● WHAT YOU NEED TO DO
Count the lines in the entries below that contain the string "pose" with the same letter case, and give only the number.

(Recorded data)

--------------------------------------------------

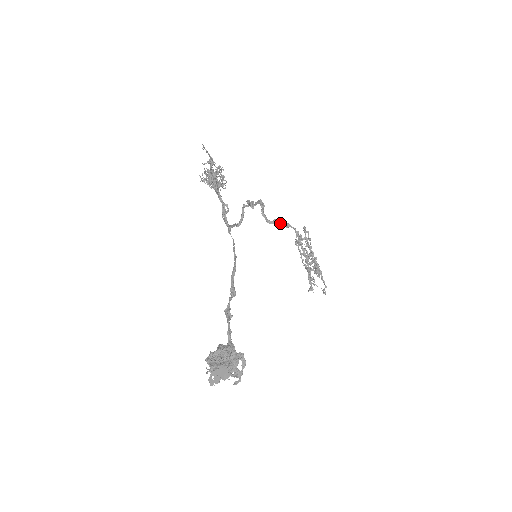
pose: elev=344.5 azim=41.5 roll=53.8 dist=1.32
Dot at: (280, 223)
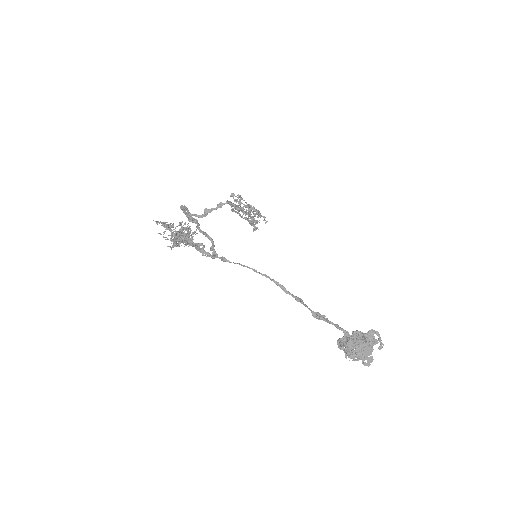
Dot at: (213, 209)
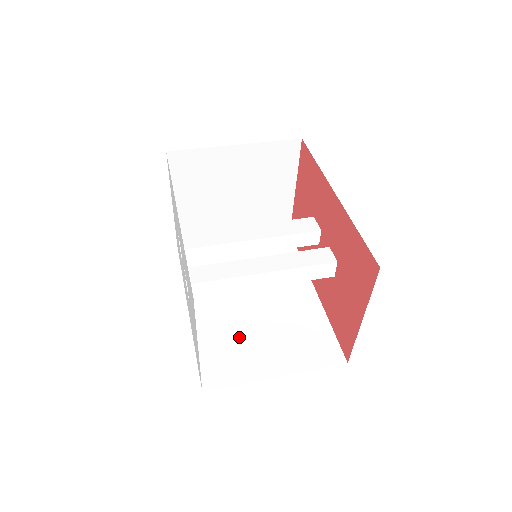
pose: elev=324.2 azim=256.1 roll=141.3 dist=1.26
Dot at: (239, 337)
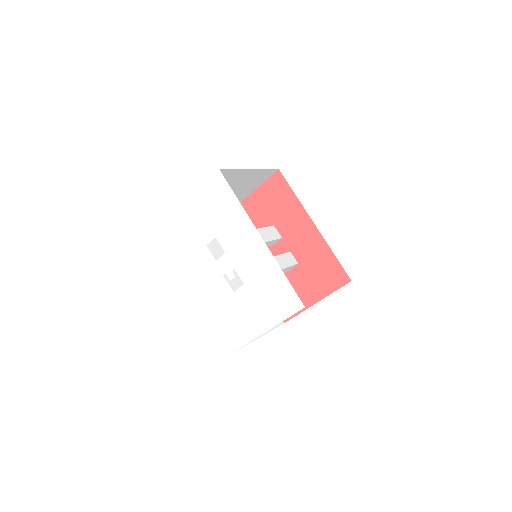
Dot at: occluded
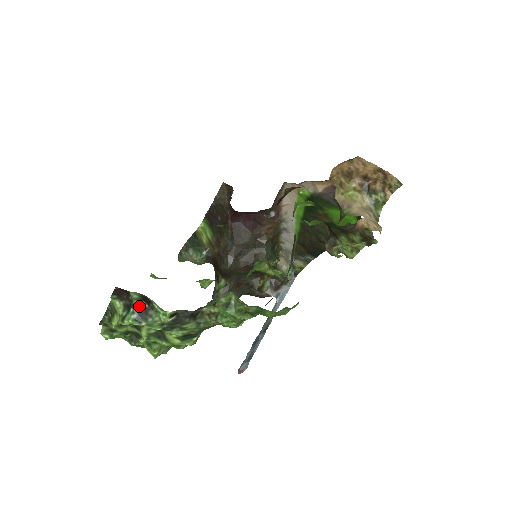
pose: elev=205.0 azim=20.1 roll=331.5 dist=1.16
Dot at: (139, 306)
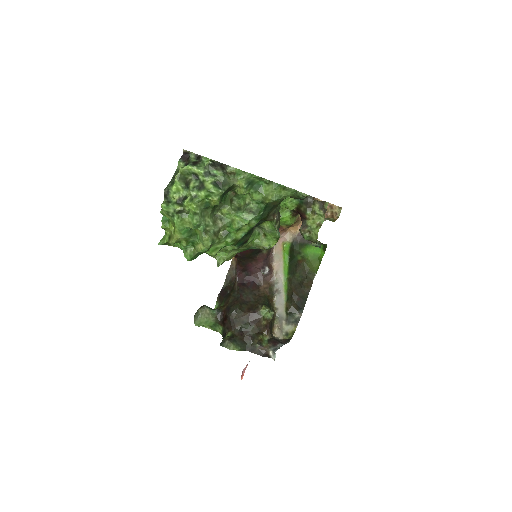
Dot at: (194, 161)
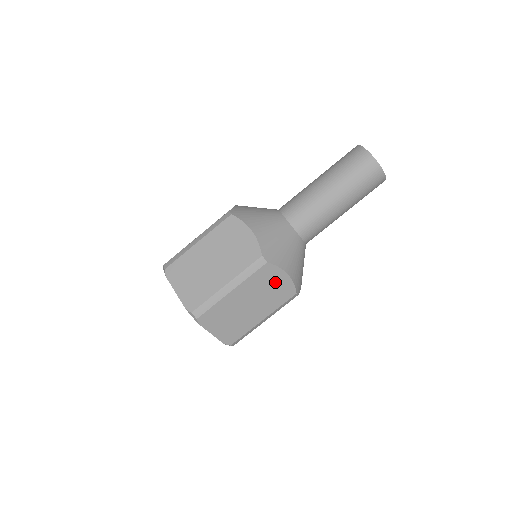
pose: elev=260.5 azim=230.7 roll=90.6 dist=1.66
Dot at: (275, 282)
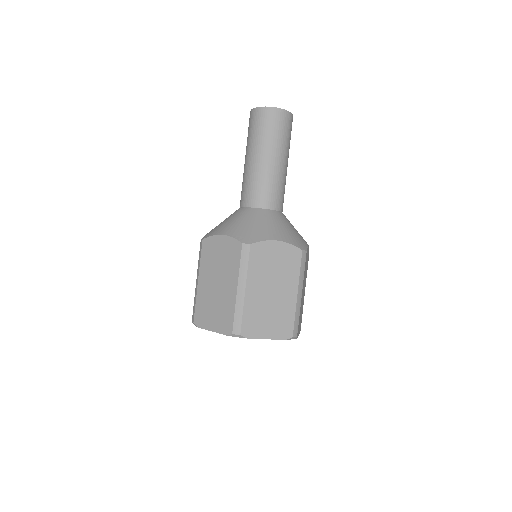
Dot at: occluded
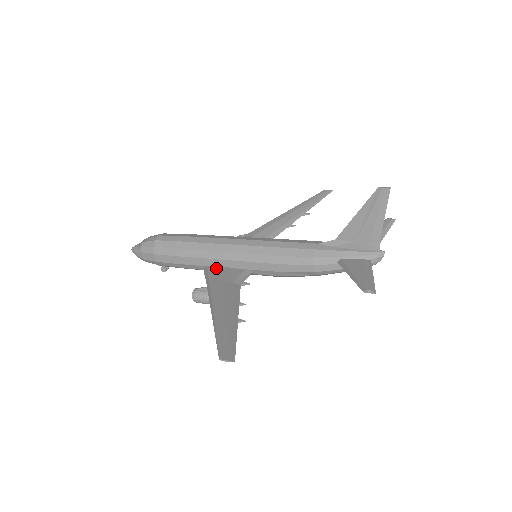
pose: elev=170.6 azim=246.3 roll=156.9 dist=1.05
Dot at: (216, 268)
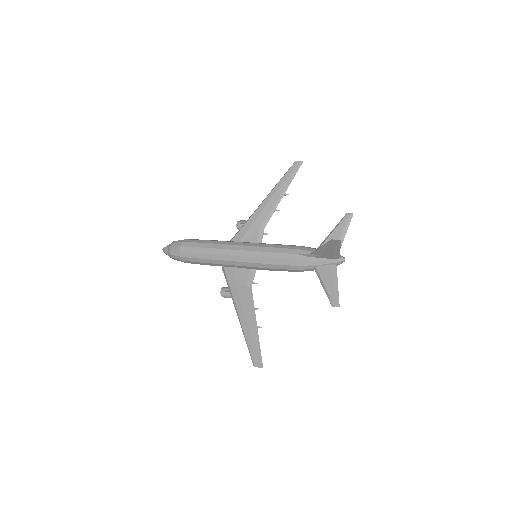
Dot at: (230, 270)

--------------------------------------------------

● THE REPLY
5